Could you give me any advices for Squeeze-and-Excitation Networks?

apple / coremltools

Core ML tools contain supporting tools for Core ML model conversion, editing, and validation.

https://coremltools.readme.io

BSD 3-Clause "New" or "Revised" License

4.44k stars 641 forks source link

Could you give me any advices for Squeeze-and-Excitation Networks? #360

Closed y-ich closed 4 years ago

y-ich commented 5 years ago

Hi.

This question is not for coremltools but is for CoreML itself.

I am using both Residual Network and Squeeze-and-Excitation Network which are same size for same purpose.

Squeeze-and-Excitation Network is 1/4 slower than Residual Network on A12X. I do not figure out why it is so slow. Could you give me any advices?

Sorry for my vague question.

Necross commented 5 years ago

Hello, how large are these models. Are both models approximately the same size? Speed difference could be due to a difference in network / network architecture size.

y-ich commented 5 years ago

Hi.

The volumes of weight parameters are almost same but the numbers of operations are different.

The Residual Network consists of, reshape : 2 innerProduct : 3 add : 20 convolution : 43 batchnorm : 43 activation : 45

And the Squeeze-and-Excitation Network consists of reshape : 2 pooling : 19 split : 19 multiply : 19 loadConstant : 38 batchnorm : 40 convolution : 41 innerProduct : 41 add : 77 activation : 81

Could you tell me which operation seem to be bottleneck on A12(X)?

Thank you for your help.

aseemw commented 5 years ago

Generally convolution and inner product (dense) are the most time consuming ops. Squeeze and excitation network has 41 dense layers compared to only 3 for residual. So one would expect it to take longer time (obviously it also depends on the size of dense and convolution layers)

y-ich commented 5 years ago

Thank you!

I will check the speeds of dense layer on different hardwares.

y-ich commented 5 years ago

Hi.

I checked each by Time Profile and I found that the SEnet uses CPUFP16Engine while the ResNet uses MLNeuralNetworkEngine. I think the the SENet can be accelerated by Neural Engine since it has many convolutions. ~~Could you tell me why the SENet uses CPUFP16Engine (I don't use usesCPUOnly) and how I can enable Neural Engine for the SENet?~~ I confirmed that SENet also use BNNEngine::convolution_kernel and inner_product_kernel_cpu. Are there any HW accelerations for inner_product available on A12? And elementwise_kernel_cpu looks like heavy, too. What it is? And can I do anything to reduce it?

Thanks.

dragen1860 commented 4 years ago

@y-ich Hi, yes, you are right, the coreml will use GPU to conduct broadcasted multipy instead of NPU, which maybe the real factor all models composed of SE modules run slower than CPU. I noticed these phonomenon while running mobilenetv3. I found mobilenetv3 run 3x times faster than mobv2 on CPU. However, when using NPU, mobv3 is 2x times slower than mobv2. Anyone gives some advices on how to accerlate the SE module?

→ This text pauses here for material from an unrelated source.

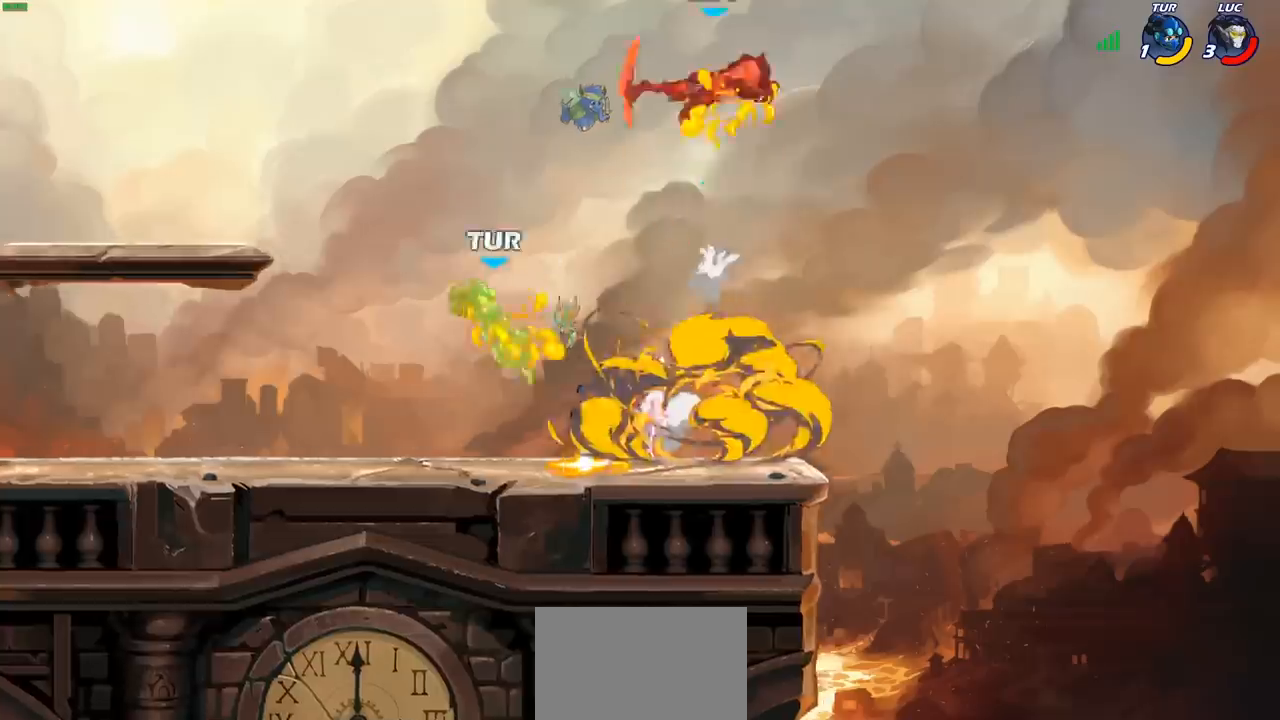
{"buttons": [], "left_stick": "left", "events": [[217, "left_stick", "left"]]}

y-ich commented 4 years ago

I had determined that global poolings slow down Conv2Ds around them. I guess that Neural Engine has no ability to calculate global pooling and heavy memory transfer is needed between CPU and Neural Engine. I hope that iOS 14 or next generation Neural Engine will solve this issue.

y-ich commented 4 years ago

Hi.

I confirmed that a new iPad Air processes this type of weights super fast. I guess that A14's Neural Engine seems to have a unit for pooling. Thank you so much for your great job, Apple!